In Abbott v. Burke, the long-running saga regarding school funding that began with what is now known as Abbott I, 100 N.J. 269 (1985), and continues today, the Supreme Court has issued more than twenty decisions. As a result, the odds are that any given date may be an anniversary of an Abbott opinion. Today is such a date. Eighteen years ago today, the Court decided Abbott III, 136 N.J. 444 (1994).
After a series of Supreme Court decisions in the 1970’s in the case of Robinson v. Cahill, which declared New Jersey’s system of school funding unconstitutional, in violation of Article VIII, section 4, paragraph 1 of the New Jersey Constitution (requiring the provision of a “thorough and efficient system of free public schools”), the Legislature passed the Public School Education Act (“PSEA”) of 1975. The Court found the PSEA to be constitutional, at least facially.

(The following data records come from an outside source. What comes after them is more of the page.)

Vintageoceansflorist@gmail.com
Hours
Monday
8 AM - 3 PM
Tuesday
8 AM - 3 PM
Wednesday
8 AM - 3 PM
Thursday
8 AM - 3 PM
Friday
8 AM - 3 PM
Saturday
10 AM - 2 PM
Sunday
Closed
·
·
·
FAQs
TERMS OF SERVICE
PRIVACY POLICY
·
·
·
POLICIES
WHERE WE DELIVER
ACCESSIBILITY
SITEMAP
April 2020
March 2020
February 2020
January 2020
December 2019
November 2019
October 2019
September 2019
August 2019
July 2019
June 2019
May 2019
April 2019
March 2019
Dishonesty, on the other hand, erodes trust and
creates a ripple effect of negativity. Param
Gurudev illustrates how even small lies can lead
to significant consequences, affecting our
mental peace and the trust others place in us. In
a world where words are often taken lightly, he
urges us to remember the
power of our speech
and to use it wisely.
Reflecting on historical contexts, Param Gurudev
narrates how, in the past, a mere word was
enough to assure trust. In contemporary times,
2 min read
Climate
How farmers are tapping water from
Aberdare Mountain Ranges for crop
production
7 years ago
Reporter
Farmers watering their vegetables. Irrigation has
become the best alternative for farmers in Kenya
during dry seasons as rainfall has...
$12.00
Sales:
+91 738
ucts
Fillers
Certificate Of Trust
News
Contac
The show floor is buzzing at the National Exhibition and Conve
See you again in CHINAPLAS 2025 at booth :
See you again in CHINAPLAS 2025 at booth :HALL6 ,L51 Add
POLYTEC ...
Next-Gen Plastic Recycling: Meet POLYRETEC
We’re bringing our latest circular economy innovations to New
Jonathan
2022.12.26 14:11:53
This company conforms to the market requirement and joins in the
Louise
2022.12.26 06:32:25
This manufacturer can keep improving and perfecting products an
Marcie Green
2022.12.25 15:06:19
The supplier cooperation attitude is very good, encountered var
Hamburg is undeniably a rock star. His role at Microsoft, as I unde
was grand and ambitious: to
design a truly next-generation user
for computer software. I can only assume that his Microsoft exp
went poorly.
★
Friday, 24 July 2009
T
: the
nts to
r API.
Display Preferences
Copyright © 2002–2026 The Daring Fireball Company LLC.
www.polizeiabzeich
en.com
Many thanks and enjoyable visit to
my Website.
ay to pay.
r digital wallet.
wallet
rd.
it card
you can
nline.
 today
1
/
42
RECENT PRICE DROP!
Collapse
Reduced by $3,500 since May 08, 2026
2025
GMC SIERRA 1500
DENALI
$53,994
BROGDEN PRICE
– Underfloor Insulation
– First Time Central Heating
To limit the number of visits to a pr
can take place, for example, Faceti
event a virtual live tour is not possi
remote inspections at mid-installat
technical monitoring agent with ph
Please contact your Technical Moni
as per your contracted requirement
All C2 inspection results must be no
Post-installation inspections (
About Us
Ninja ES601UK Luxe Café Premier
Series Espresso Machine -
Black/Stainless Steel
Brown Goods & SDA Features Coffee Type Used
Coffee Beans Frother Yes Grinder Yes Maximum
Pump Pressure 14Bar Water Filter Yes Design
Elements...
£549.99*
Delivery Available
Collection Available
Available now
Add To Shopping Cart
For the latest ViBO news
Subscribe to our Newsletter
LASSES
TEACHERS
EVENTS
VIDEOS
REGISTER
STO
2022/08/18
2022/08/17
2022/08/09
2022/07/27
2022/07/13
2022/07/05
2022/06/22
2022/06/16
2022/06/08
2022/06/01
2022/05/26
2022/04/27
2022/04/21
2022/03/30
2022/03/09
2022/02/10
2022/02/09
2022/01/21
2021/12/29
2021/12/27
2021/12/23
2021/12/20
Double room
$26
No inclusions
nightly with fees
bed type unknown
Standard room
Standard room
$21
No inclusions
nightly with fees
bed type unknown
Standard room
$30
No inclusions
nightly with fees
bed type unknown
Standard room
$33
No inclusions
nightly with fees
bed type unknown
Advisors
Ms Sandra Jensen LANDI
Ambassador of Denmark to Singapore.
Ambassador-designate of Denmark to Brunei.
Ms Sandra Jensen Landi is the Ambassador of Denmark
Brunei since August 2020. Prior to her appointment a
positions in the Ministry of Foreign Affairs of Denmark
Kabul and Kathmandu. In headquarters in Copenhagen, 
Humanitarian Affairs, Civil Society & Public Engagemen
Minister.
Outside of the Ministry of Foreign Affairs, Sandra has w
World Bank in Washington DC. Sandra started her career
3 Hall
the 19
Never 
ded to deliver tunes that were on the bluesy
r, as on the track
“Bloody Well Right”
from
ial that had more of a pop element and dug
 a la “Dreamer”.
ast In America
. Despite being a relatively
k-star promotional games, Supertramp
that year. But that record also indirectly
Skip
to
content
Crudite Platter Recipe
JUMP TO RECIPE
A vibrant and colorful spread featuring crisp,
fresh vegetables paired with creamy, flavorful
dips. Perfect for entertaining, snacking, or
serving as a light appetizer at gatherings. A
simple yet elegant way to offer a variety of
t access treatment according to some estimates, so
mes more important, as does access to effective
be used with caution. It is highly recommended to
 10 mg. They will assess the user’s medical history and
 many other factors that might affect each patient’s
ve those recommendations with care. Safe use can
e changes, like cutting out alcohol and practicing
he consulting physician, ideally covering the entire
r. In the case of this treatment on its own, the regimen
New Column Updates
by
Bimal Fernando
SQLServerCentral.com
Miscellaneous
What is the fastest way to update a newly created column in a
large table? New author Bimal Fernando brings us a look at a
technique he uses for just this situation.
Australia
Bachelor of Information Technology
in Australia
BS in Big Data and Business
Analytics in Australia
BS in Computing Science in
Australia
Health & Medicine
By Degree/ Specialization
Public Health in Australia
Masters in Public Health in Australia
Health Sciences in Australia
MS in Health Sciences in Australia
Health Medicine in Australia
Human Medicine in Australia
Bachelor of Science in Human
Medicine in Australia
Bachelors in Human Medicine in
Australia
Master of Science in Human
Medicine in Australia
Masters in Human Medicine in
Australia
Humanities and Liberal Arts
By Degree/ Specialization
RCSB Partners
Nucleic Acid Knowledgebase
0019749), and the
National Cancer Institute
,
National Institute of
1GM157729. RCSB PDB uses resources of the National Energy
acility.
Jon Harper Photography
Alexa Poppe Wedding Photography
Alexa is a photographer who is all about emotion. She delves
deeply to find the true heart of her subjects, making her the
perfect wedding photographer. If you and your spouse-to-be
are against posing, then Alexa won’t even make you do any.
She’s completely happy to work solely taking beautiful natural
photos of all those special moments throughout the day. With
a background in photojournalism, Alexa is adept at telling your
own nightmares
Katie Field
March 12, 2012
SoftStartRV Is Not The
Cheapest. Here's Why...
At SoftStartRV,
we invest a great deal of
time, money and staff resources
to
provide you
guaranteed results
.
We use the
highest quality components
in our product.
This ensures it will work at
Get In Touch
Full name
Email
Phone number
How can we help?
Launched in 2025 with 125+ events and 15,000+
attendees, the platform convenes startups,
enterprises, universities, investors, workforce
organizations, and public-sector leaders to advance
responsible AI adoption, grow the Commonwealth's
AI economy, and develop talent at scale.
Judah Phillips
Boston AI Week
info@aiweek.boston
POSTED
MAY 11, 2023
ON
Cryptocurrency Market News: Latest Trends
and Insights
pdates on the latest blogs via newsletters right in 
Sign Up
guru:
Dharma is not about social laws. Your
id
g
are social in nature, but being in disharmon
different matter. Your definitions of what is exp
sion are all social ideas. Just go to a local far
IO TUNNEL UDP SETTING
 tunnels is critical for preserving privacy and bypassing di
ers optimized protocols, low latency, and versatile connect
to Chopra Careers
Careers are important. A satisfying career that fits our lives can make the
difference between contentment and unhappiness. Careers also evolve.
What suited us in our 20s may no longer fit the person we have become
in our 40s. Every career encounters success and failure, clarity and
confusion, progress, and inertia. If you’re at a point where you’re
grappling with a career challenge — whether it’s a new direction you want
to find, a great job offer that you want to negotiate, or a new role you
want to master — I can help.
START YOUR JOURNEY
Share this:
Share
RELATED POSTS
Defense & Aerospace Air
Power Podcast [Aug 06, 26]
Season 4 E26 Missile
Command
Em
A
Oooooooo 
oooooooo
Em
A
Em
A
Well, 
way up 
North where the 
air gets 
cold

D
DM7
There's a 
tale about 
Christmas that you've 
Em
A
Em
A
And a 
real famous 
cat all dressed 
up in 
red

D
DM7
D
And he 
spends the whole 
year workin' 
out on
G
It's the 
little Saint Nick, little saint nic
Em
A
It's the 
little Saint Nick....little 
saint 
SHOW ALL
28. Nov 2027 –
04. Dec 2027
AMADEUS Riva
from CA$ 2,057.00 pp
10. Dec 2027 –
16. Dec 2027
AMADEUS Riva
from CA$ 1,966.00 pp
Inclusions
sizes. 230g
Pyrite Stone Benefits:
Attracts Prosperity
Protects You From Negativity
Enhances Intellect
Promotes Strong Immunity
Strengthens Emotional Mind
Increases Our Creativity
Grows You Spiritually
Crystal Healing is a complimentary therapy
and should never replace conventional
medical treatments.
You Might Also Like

Thereafter, however, students from several urban areas challenged the PSEA as applied. Abbott I remanded the case to an administrative law judge for creation of a full record. On appeal from that proceeding, the Court declared the PSEA unconstitutional as applied. Abbott II, 119 N.J. 287 (1990).
In response to that ruling, the Legislature adopted the Quality Education Act of 1990. In Abbott III, on July 12, 1994, the Court found that statute unconstitutional as well because it failed to ensure parity of regular eduction expenditures between poorer “special needs” school district and wealthier districts. Reaffirming its earlier Abbott ruling, the Court held that “[f]or these special needs districts, a thorough and efficient education– one that will enable their students to function effectively in the same society with their richer peers both as citizens and as competitors in the labor market– is an education that is the substantial equivalent of that afforded in the richer districts.”
The Court declined to enter any enforcement order at that time, however. State aid to the special needs districts since Abbott II had closed the gap between those districts and the wealthier districts to some extent. Instead, the Justices said that they would entertain applications for relief if substantial equivalence in expenditures per pupil were not achieved by the 1997-98 school year, or “[i]f movement towards that end at any time suggests less than a reasonable likelihood of achieving compliance by 1997-1998.” In response to Abbott III, the Legislature passed the Comprehensive Educational Improvement and Financing Act of 1996, which the plaintiffs again challenged, and the case has continued, in one form or another, until today.